- **EXERCISE TEXT**
Content starts
Mr. Terrific is an American television sitcom that aired on CBS on Mondays at 8:00 p.m., from January 9 to August 28, 1967. Stephen Strimpell starred in the title role. A similar series on NBC, Captain Nice, also aired that season on Mondays, at 8:30 p.m.

The show was an attempt to capitalize on the "camp superhero" craze sparked by the success of the 1966 Batman TV series.

Premise
Riding the tide of the camp superhero craze of the 1960s, the show's premise involved gas station attendant Stanley Beamish (Strimpell), a mild-mannered scrawny youth who secretly worked to fight crime for a government organization, "The Bureau of Secret Projects," in Washington. All he needed to do was to take a "power pill" which gave him the strength of a thousand men and enabled him to fly, much like Superman, albeit by furious flapping while wearing the top half of a wingsuit. To the often-lamented misfortune of the Bureau of Secret Projects, he was the only person on whom the pills worked. It was established that, although the pill would give him high strength levels, he was still vulnerable to bullets. Furthermore, each power pill had a time limit of one hour (like Underdog and DC Comics's Hourman), although he generally had two 10-minute booster pills available per episode. Much of the show's humor revolved around the tendency of the amiable yet gullible Beamish to lose Mr. Terrific's powers at inopportune times, before he completed his given assignment.

Beamish's government employers were Mr. Barton J. Reed and Mr. Harley Trent, and his day-job partner at the service station was Hal Walters. Beamish was sworn to secrecy concerning his alter-ego and super-powers.

Alan Young, who had just completed his run as Wilbur Post on Mister Ed, was the original choice to play Stanley H. Beamish, and appeared in the original 1966 unaired version of the pilot, which featured a different supporting cast (Edward Andrews as The Chief, All Checco as Dr. Kramer, Dick Merrifield as Tony Lawrence, Sheilah Wells as Gloria Dickinson, and Jesse White as Mr. Finney).
Content ends
- **YOUR OBJECTIVE**
Transcribe a passage from the text about the sitcom Mr. Terrific. Begin at the words "Beamish's government employers" and stop after "as Mr. Finney).".

- **DATA SHOWN**
Content starts
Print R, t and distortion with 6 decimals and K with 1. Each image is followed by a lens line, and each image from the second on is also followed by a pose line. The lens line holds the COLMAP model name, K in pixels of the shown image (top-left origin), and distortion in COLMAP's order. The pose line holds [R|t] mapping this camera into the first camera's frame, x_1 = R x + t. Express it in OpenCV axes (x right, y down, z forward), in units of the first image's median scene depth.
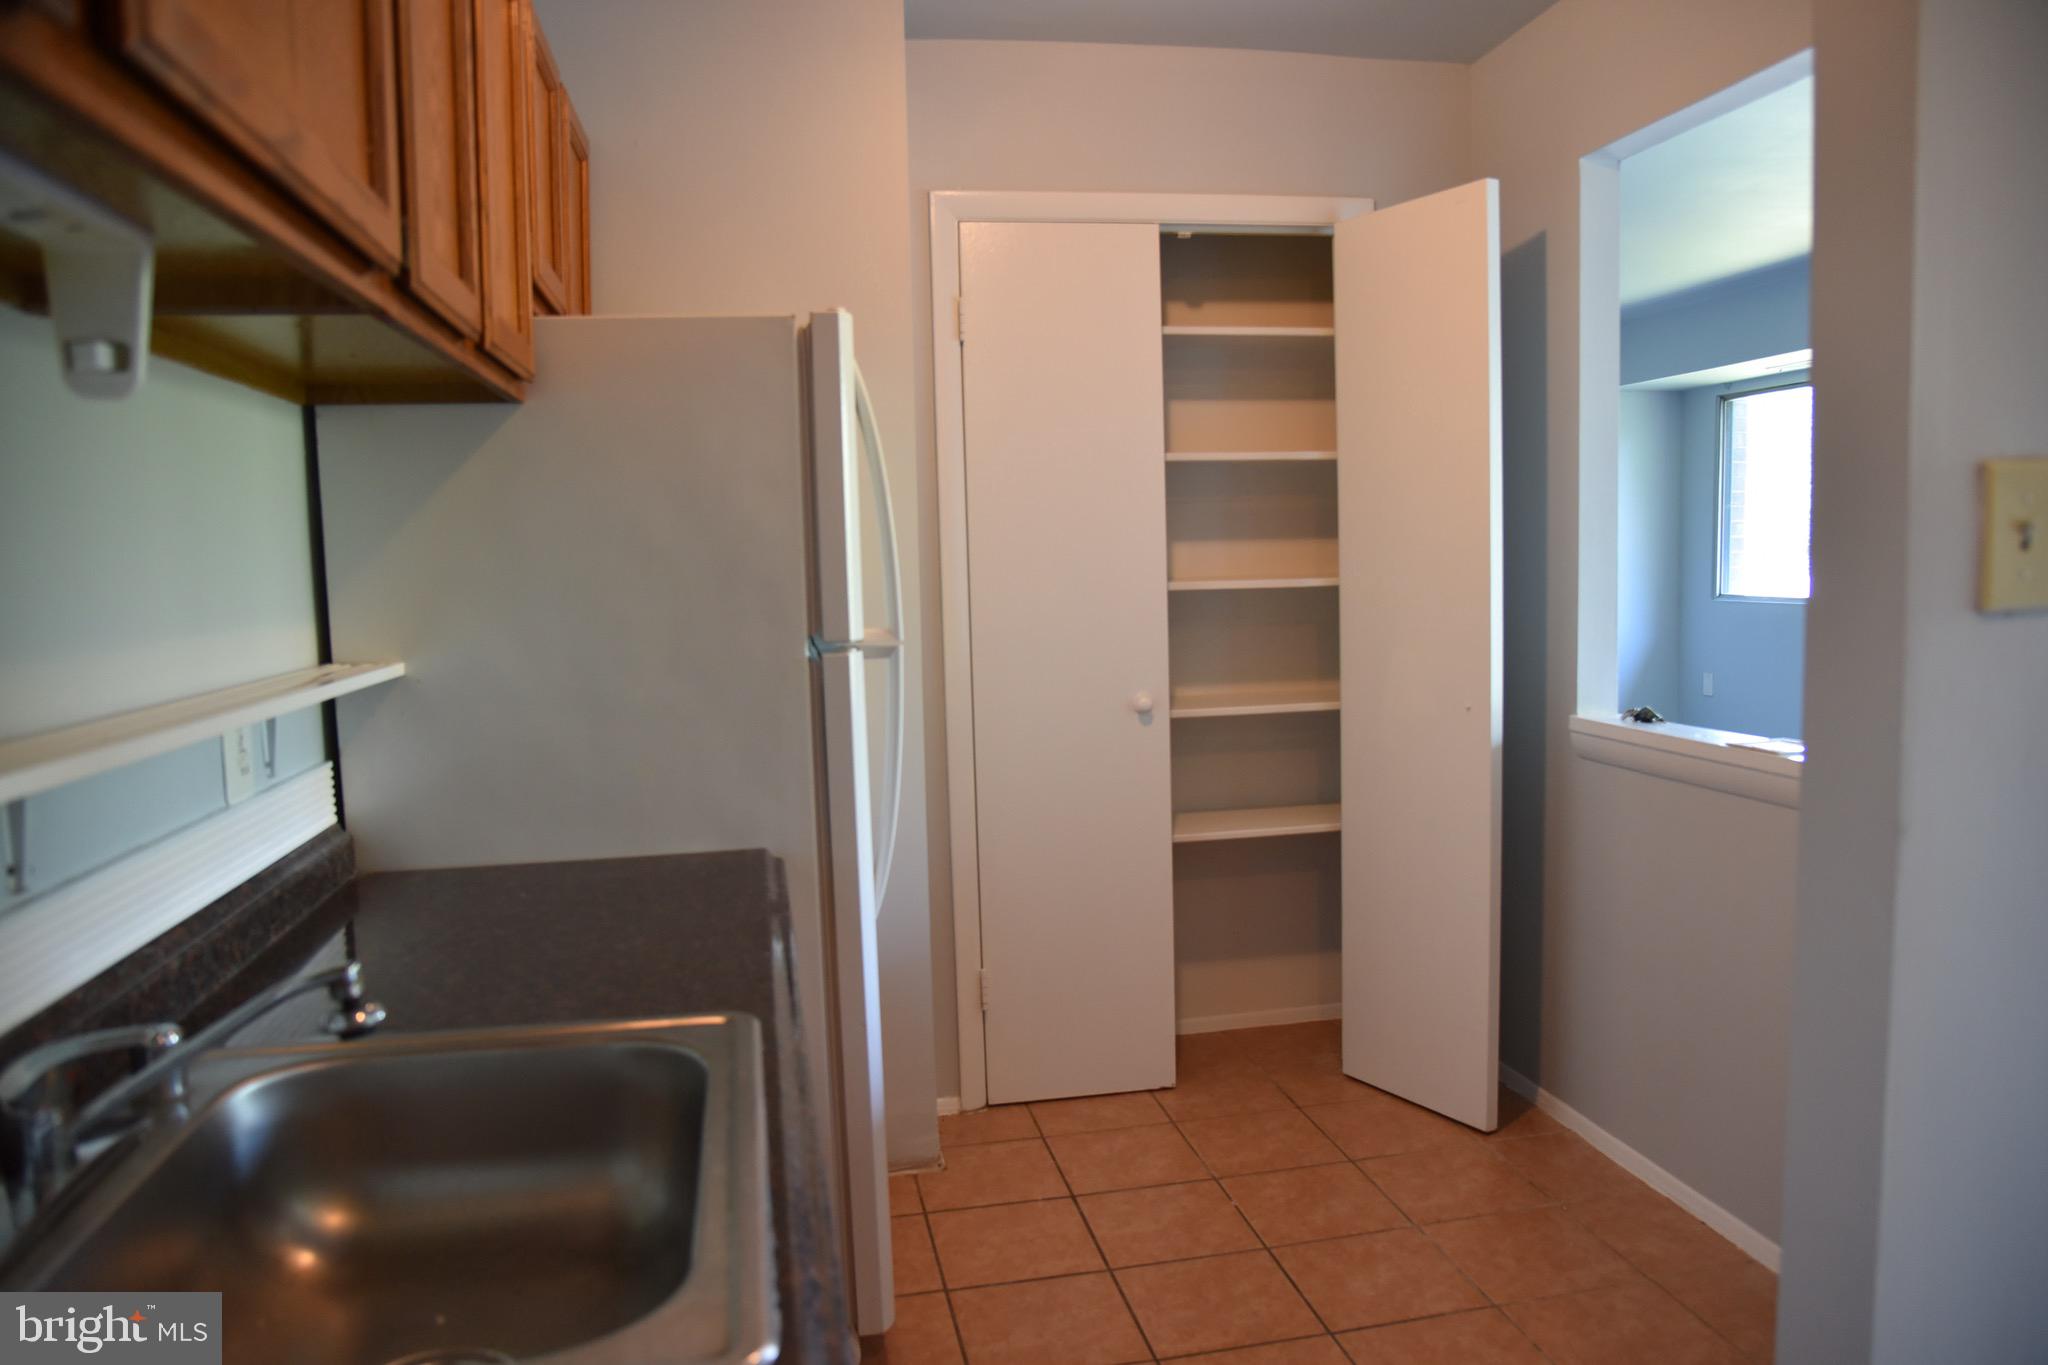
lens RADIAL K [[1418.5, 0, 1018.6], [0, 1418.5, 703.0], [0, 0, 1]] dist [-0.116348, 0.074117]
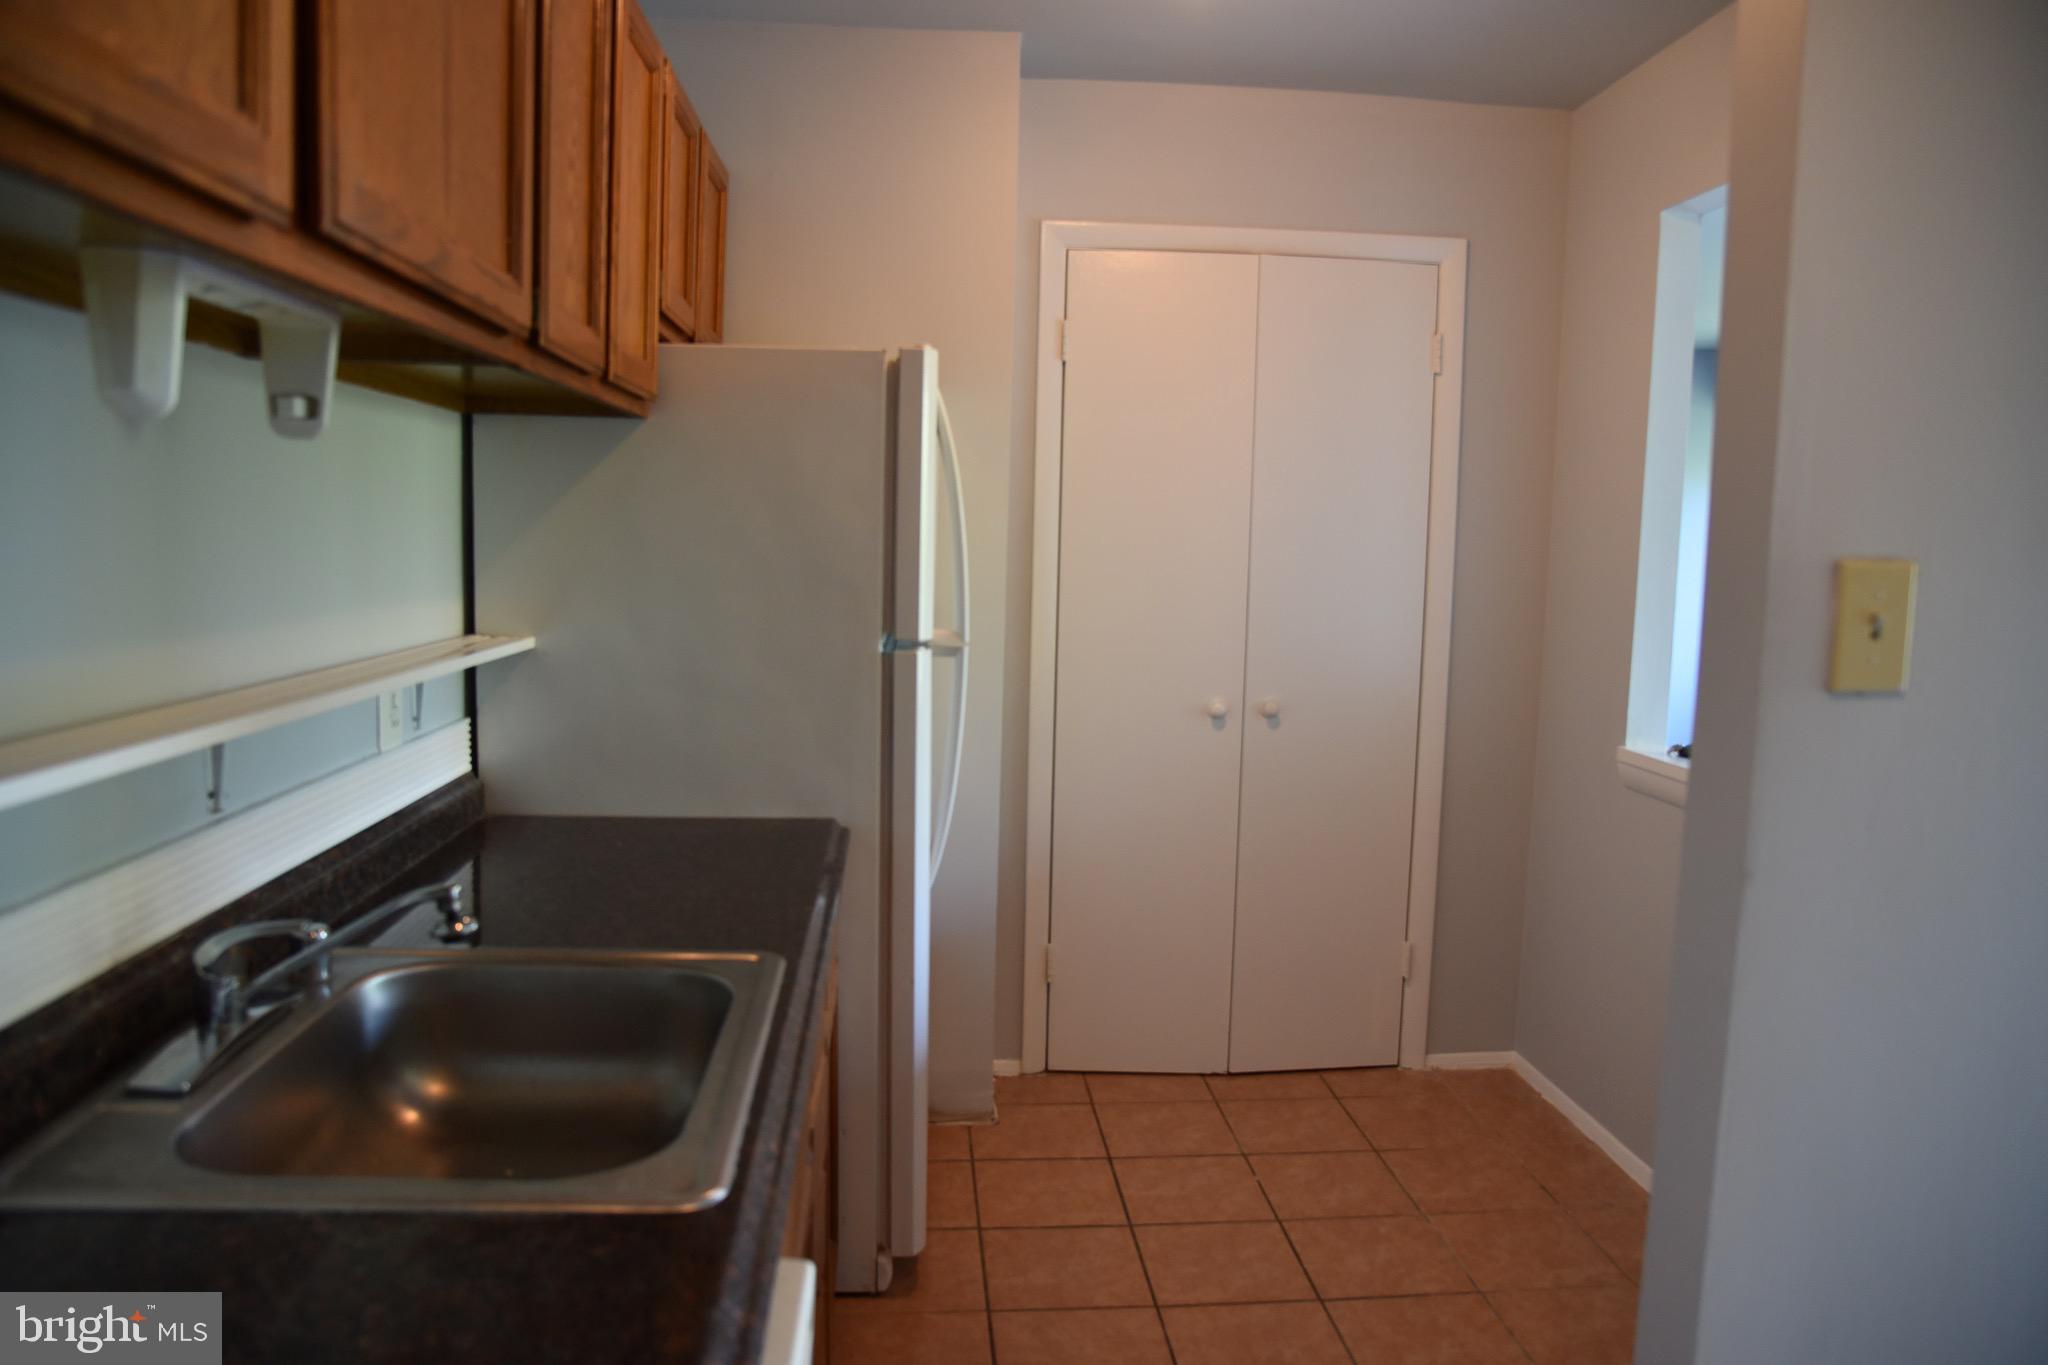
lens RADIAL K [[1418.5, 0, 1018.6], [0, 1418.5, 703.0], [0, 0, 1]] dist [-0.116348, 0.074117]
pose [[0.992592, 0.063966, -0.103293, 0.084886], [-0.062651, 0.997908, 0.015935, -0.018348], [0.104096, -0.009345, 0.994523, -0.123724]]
Content ends
Content starts
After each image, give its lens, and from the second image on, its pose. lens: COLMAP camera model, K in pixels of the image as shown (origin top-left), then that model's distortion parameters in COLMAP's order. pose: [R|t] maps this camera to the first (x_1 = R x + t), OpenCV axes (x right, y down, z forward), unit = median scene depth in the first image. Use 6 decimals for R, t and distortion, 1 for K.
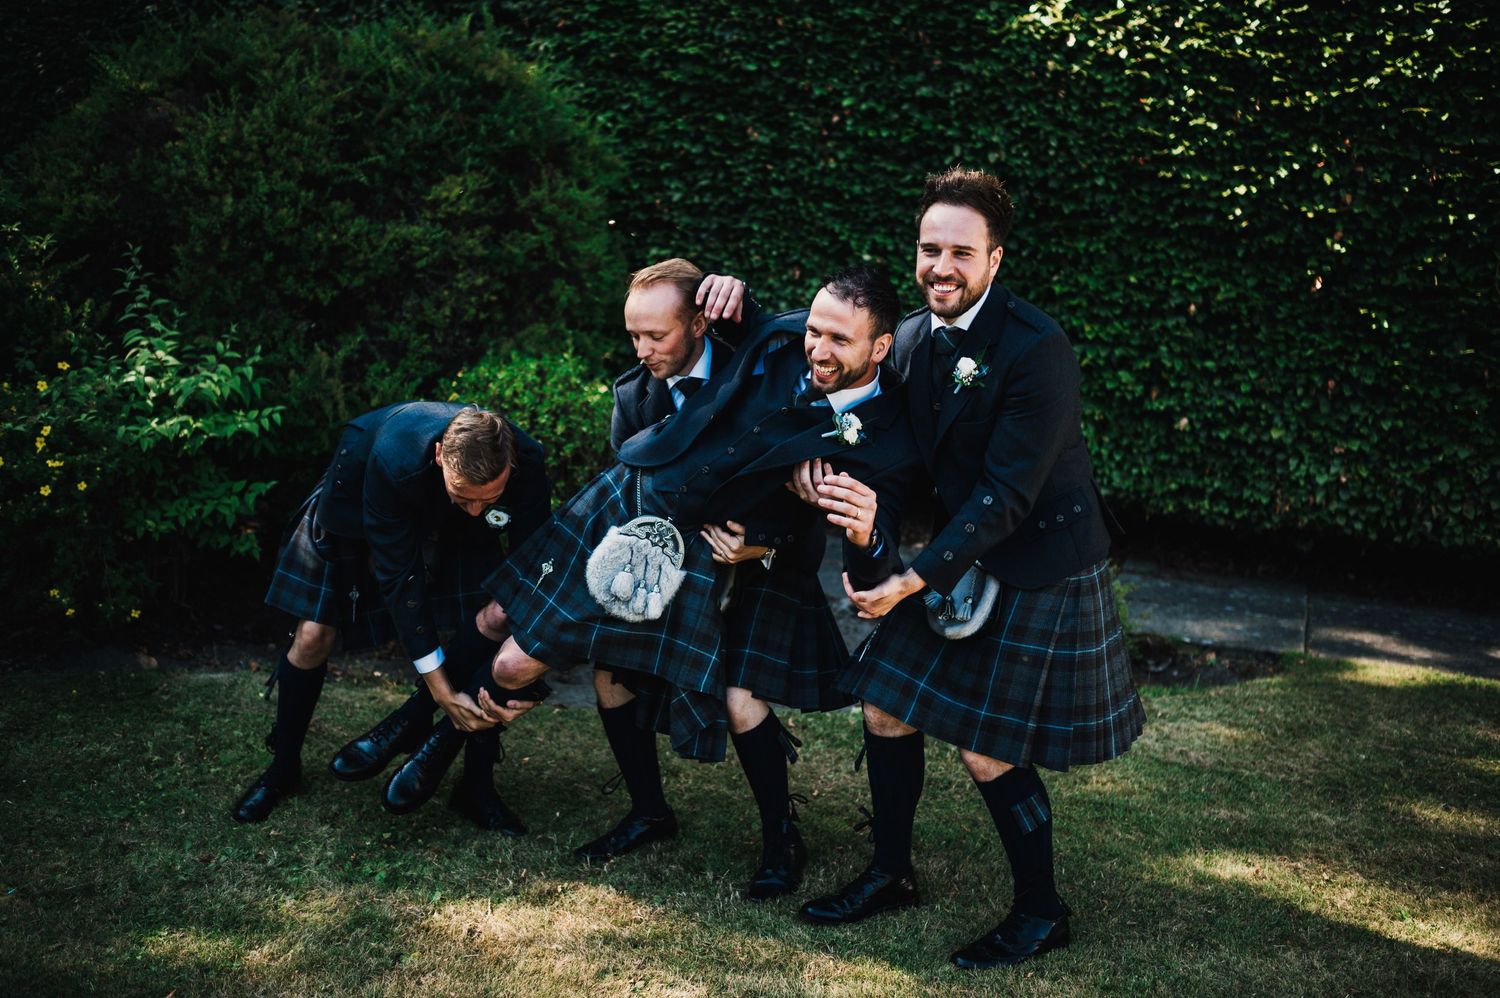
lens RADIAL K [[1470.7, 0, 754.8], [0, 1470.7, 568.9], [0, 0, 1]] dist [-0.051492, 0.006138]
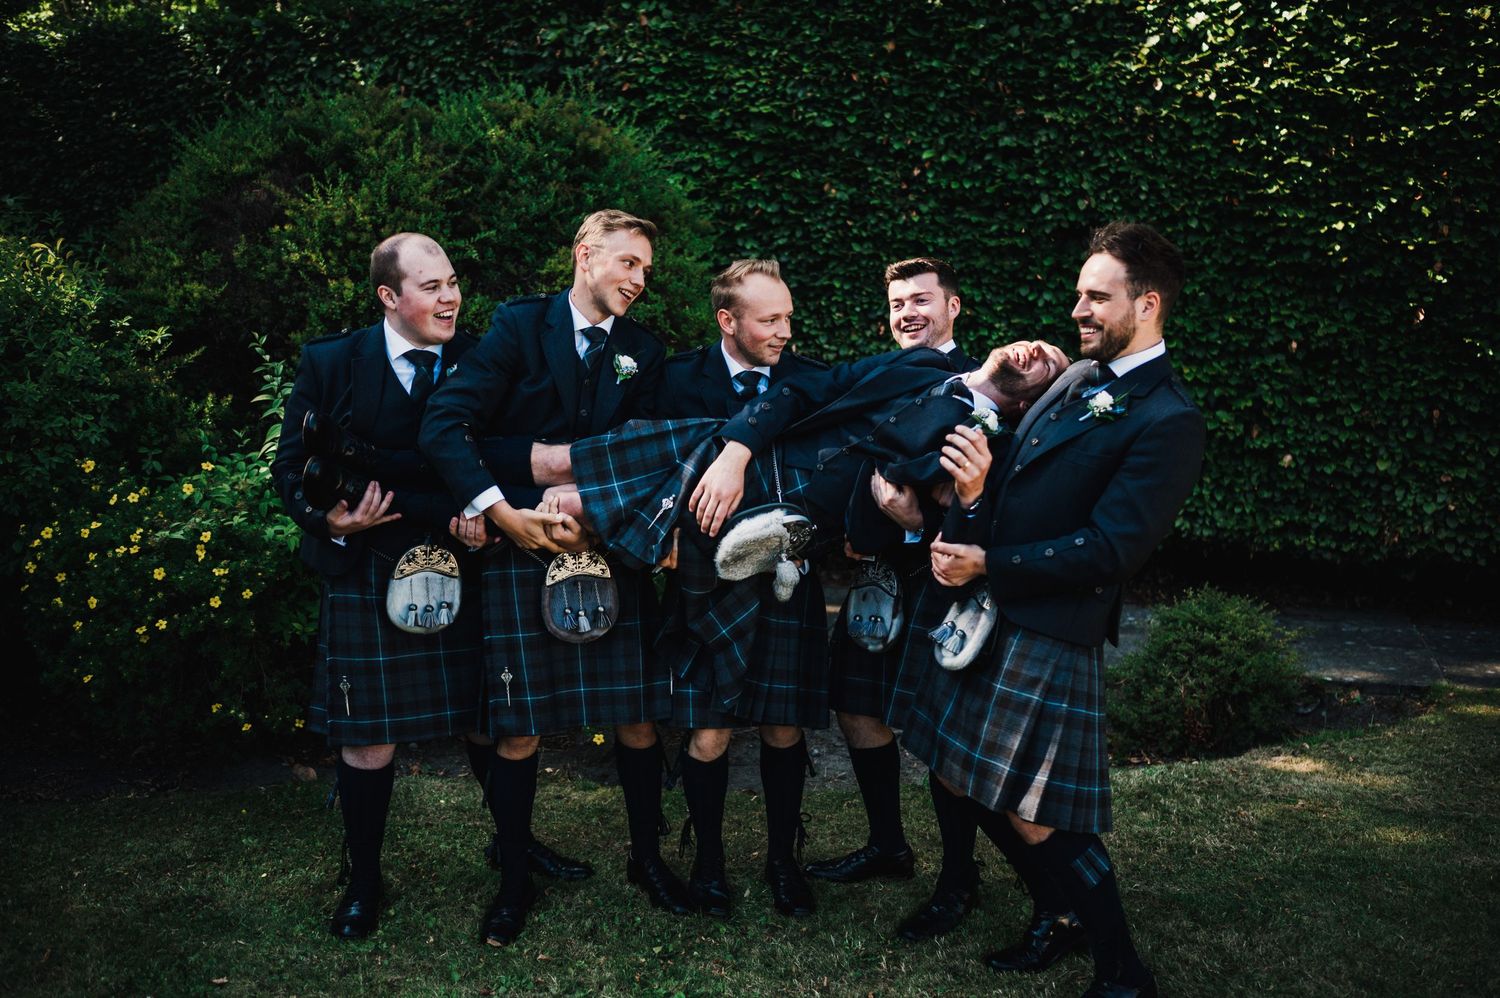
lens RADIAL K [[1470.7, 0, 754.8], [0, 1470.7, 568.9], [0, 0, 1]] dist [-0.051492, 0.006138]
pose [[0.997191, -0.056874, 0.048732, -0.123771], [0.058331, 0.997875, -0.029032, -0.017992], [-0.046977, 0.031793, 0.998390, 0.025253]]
Content ends
- **RESPONSE TO THIS TASK**
Beamish's government employers were Mr. Barton J. Reed and Mr. Harley Trent, and his day-job partner at the service station was Hal Walters. Beamish was sworn to secrecy concerning his alter-ego and super-powers.

Alan Young, who had just completed his run as Wilbur Post on Mister Ed, was the original choice to play Stanley H. Beamish, and appeared in the original 1966 unaired version of the pilot, which featured a different supporting cast (Edward Andrews as The Chief, All Checco as Dr. Kramer, Dick Merrifield as Tony Lawrence, Sheilah Wells as Gloria Dickinson, and Jesse White as Mr. Finney).